(SUPPLIED ENTRIES begins)

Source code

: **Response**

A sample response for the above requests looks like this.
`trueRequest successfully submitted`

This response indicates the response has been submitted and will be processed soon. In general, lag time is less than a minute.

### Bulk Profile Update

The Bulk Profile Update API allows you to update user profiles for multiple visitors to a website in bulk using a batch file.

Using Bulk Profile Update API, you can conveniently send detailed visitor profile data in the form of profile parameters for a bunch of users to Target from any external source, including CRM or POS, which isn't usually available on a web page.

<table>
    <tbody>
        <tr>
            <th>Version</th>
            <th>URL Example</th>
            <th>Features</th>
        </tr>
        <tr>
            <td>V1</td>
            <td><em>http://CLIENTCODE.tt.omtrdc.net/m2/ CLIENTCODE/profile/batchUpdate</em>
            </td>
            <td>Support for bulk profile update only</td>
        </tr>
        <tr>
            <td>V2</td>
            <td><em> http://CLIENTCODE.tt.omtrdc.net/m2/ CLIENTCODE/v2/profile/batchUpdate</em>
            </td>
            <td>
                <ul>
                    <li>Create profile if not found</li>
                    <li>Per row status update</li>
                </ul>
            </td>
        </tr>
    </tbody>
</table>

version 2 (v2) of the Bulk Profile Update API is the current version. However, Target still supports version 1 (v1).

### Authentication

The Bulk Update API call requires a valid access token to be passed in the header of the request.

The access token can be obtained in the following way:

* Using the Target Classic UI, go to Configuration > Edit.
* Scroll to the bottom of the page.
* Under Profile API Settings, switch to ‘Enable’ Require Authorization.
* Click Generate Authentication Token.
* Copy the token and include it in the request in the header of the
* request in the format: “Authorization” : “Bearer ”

(SUPPLIED ENTRIES ends)

Would you retype all of the lines shown above, exactly as given?

§ **COMPLETED TASK**
Source code

: **Response**

A sample response for the above requests looks like this.
`trueRequest successfully submitted`

This response indicates the response has been submitted and will be processed soon. In general, lag time is less than a minute.

### Bulk Profile Update

The Bulk Profile Update API allows you to update user profiles for multiple visitors to a website in bulk using a batch file.

Using Bulk Profile Update API, you can conveniently send detailed visitor profile data in the form of profile parameters for a bunch of users to Target from any external source, including CRM or POS, which isn't usually available on a web page.

<table>
    <tbody>
        <tr>
            <th>Version</th>
            <th>URL Example</th>
            <th>Features</th>
        </tr>
        <tr>
            <td>V1</td>
            <td><em>http://CLIENTCODE.tt.omtrdc.net/m2/ CLIENTCODE/profile/batchUpdate</em>
            </td>
            <td>Support for bulk profile update only</td>
        </tr>
        <tr>
            <td>V2</td>
            <td><em> http://CLIENTCODE.tt.omtrdc.net/m2/ CLIENTCODE/v2/profile/batchUpdate</em>
            </td>
            <td>
                <ul>
                    <li>Create profile if not found</li>
                    <li>Per row status update</li>
                </ul>
            </td>
        </tr>
    </tbody>
</table>

version 2 (v2) of the Bulk Profile Update API is the current version. However, Target still supports version 1 (v1).

### Authentication

The Bulk Update API call requires a valid access token to be passed in the header of the request.

The access token can be obtained in the following way:

* Using the Target Classic UI, go to Configuration > Edit.
* Scroll to the bottom of the page.
* Under Profile API Settings, switch to ‘Enable’ Require Authorization.
* Click Generate Authentication Token.
* Copy the token and include it in the request in the header of the
* request in the format: “Authorization” : “Bearer ”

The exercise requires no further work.